Ghana dismissed Otto Addo with immediate effect a little more than two months before the 2026 World Cup, ending his spell after a 2-1 loss to Germany in Stuttgart. The defeat was Ghana’s fourth straight in warm-up matches and included a 5-1 setback against Austria.
The timing matters because Ghana is now trying to steady itself for a tournament that begins on 11 June and runs to 19 July across 16 cities in the United States, Mexico and Canada. It will be the first World Cup staged by three countries and the first to include 48 teams.
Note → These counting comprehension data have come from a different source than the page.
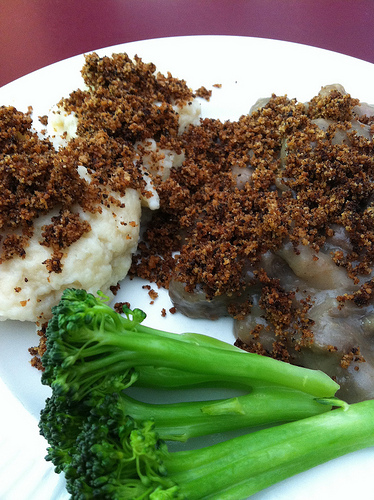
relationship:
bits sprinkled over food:
[332, 352, 352, 366] [18, 92, 358, 310]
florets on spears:
[41, 290, 104, 394] [174, 355, 299, 486]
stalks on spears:
[136, 323, 257, 484] [216, 327, 362, 468]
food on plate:
[220, 110, 331, 308] [3, 358, 17, 404]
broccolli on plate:
[124, 298, 155, 327] [304, 469, 342, 487]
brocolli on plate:
[47, 299, 342, 462] [324, 475, 349, 489]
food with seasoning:
[0, 164, 143, 324] [174, 229, 204, 248]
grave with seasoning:
[328, 305, 342, 331] [280, 184, 340, 207]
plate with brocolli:
[10, 335, 21, 381] [38, 285, 342, 474]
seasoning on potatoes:
[209, 126, 313, 206] [83, 244, 100, 267]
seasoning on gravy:
[209, 126, 313, 206] [314, 293, 327, 324]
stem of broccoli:
[152, 310, 356, 452] [52, 313, 115, 466]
The coaching vacancy also has an immediate human side for Ghanaian football followers: Charles Akonnor, who led the national team from 2020 to 2021, is not returning to the job. He said on Saturday that he is happy at Gor Mahia, where he has been in charge since 1 August 2025 on a two-year contract, and that his focus is firmly on the club’s title race.
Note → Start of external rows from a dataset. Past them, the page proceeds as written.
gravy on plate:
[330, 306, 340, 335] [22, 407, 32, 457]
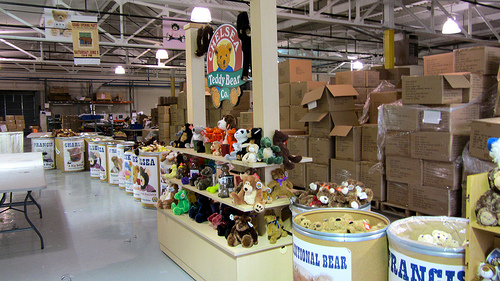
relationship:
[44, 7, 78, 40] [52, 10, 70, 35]
sign with teddy bear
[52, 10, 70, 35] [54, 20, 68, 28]
teddy bear with white shirt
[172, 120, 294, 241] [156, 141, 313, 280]
stuffed animals on display cabinet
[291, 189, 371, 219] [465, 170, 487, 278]
barrel between display cabinet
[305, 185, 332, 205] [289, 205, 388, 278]
stuffed animal in barrel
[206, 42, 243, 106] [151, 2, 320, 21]
teddy bear on ceiling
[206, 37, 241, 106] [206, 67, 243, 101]
teddy bear written written white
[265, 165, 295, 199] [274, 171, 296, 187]
stuffed animal has ribbon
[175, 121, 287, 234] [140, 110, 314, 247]
toys on shelf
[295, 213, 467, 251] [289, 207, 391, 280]
toys in barrel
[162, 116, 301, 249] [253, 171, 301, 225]
toys in shelves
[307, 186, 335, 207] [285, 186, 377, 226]
toy on barrel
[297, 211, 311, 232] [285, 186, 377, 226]
toy on barrel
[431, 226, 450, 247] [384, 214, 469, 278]
toy on barrel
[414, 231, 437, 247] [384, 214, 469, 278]
toy on barrel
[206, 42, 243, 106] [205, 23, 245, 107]
teddy bear on banner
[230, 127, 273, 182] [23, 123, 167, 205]
bears in bins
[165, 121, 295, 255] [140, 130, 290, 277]
stuffed animals in three shelves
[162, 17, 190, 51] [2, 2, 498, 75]
sign on ceiling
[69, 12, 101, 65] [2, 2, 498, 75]
sign on ceiling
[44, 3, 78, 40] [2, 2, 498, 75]
sign on ceiling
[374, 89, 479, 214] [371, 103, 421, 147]
boxes are wrapped in plastic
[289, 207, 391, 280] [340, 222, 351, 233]
barrel of traditional bear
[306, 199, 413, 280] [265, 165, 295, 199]
barrel of stuffed stuffed animal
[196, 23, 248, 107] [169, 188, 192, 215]
banner of a teddy bear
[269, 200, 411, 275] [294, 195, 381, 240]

“I am at Gor Mahia. I am very happy. I am doing a good job,” Akonnor said, adding that he is concentrating on the championship chase and that nothing comes before that. He said any possible connection with the national team would not be negative, but stressed that he loves Ghana, will support the Black Stars at the World Cup and will leave it there for now.
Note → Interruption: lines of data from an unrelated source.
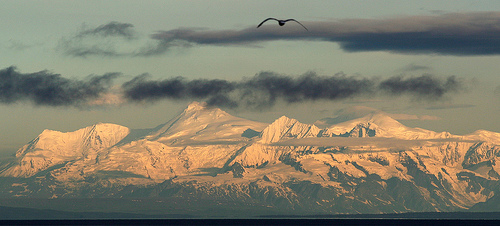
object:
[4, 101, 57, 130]
sky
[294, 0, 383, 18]
sky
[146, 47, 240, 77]
sky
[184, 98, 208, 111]
top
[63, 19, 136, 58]
cloud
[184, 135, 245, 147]
snow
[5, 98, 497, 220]
snow valley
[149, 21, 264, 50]
cloud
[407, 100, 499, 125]
sky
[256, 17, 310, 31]
bird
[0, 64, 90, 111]
black clouds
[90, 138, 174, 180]
moutain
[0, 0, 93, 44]
sky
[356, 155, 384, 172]
snow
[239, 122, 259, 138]
shadow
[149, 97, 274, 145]
mountain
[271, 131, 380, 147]
snow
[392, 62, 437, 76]
clouds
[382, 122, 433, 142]
snow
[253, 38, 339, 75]
sky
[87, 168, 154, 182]
shadow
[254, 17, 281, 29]
wing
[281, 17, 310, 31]
wing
That position comes as Gor Mahia lead the FKF Premier League with 57 points from 26 matches, two ahead of AFC Leopards, who have 55 points from 27 games. For Akonnor, the immediate pressure is local and concrete; for Ghana, the bigger question is who will take over a side that had already been taken to the 2022 World Cup in Qatar by Addo and then guided through qualification for the 2026 tournament.
Addo’s departure leaves Ghana heading into Group L with Panama, England and Croatia without its coach in place. The federation had little choice after the losing run, but the sequence also exposed a deeper problem: qualification secured one standard, while the preparations that followed did not suggest a team ready for the stage ahead.
That is why the next appointment will matter so much. Ghana has the spot, the group and the calendar. What it does not yet have is the kind of stability that can turn a ticket to the World Cup into something more than a brief stay.